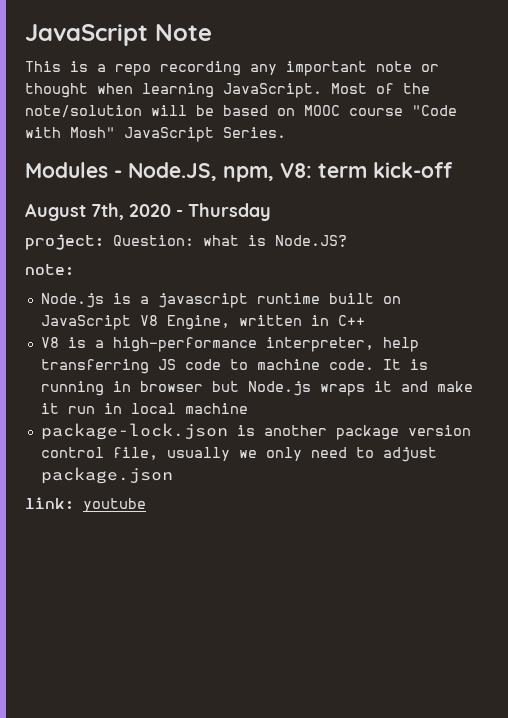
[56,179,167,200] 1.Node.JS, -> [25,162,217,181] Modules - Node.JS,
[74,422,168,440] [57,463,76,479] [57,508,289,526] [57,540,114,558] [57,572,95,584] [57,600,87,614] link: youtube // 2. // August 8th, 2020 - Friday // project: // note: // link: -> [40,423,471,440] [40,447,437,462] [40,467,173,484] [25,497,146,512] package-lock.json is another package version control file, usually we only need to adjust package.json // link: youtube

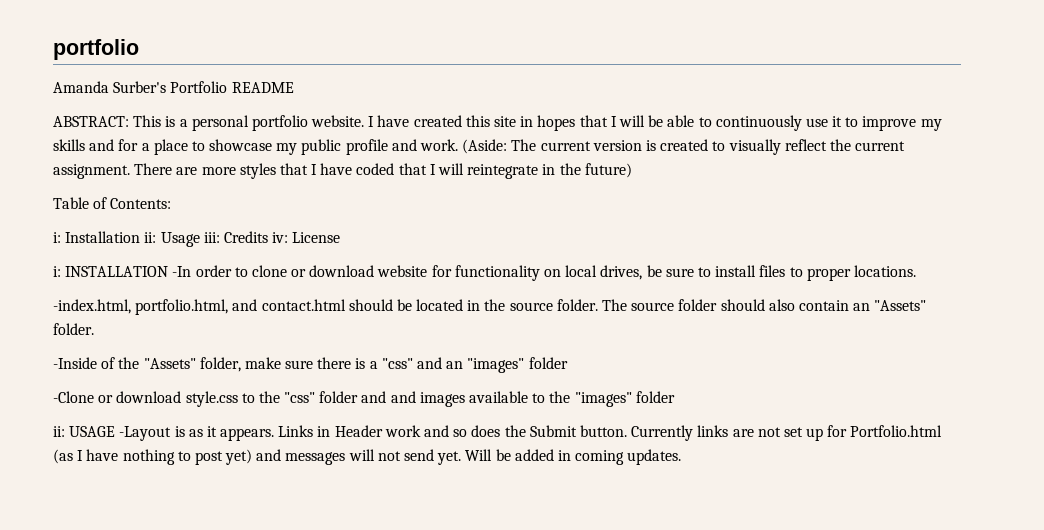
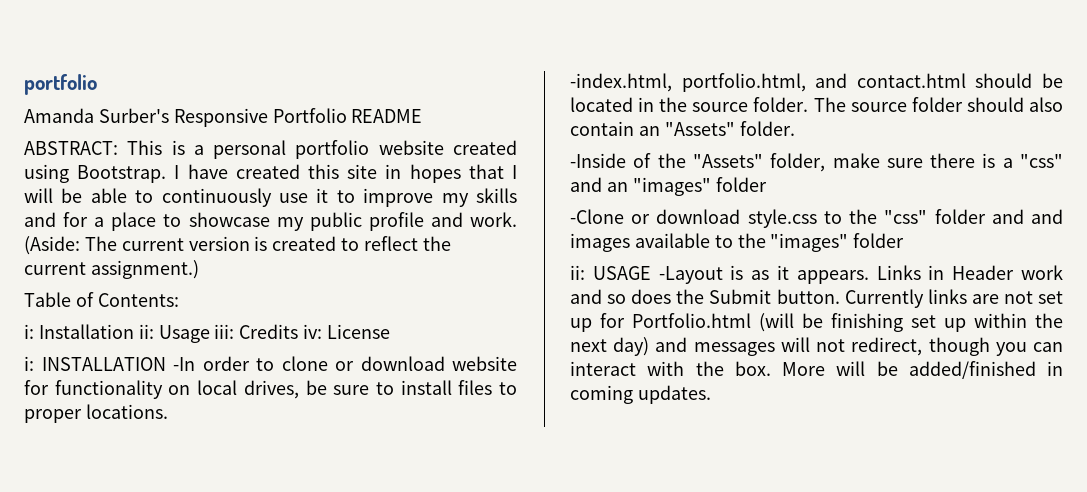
(167, 87) none -> [173,108,268,127] Responsive
[311,115,365,127] website. -> [378,140,517,155] [24,164,167,183] website created using Bootstrap.
[728,139,781,155] visually -> (360, 244) none
[53,163,632,179] assignment. There are more styles that I have coded that I will reintegrate in the future) -> [90,260,199,279] assignment.)
[53,449,554,465] (as I have nothing to post yet) and messages will not send yet. Will be added -> [759,313,1063,332] [570,337,1063,356] [570,361,1036,379] (will be finishing set up within the next day) and messages will not redirect, though you can interact with the box. More will be added/finished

═══

— Task brief —
Return all lines from the data above with "none" in them.

— Result of the task —
(167, 87) none -> [173,108,268,127] Responsive
[728,139,781,155] visually -> (360, 244) none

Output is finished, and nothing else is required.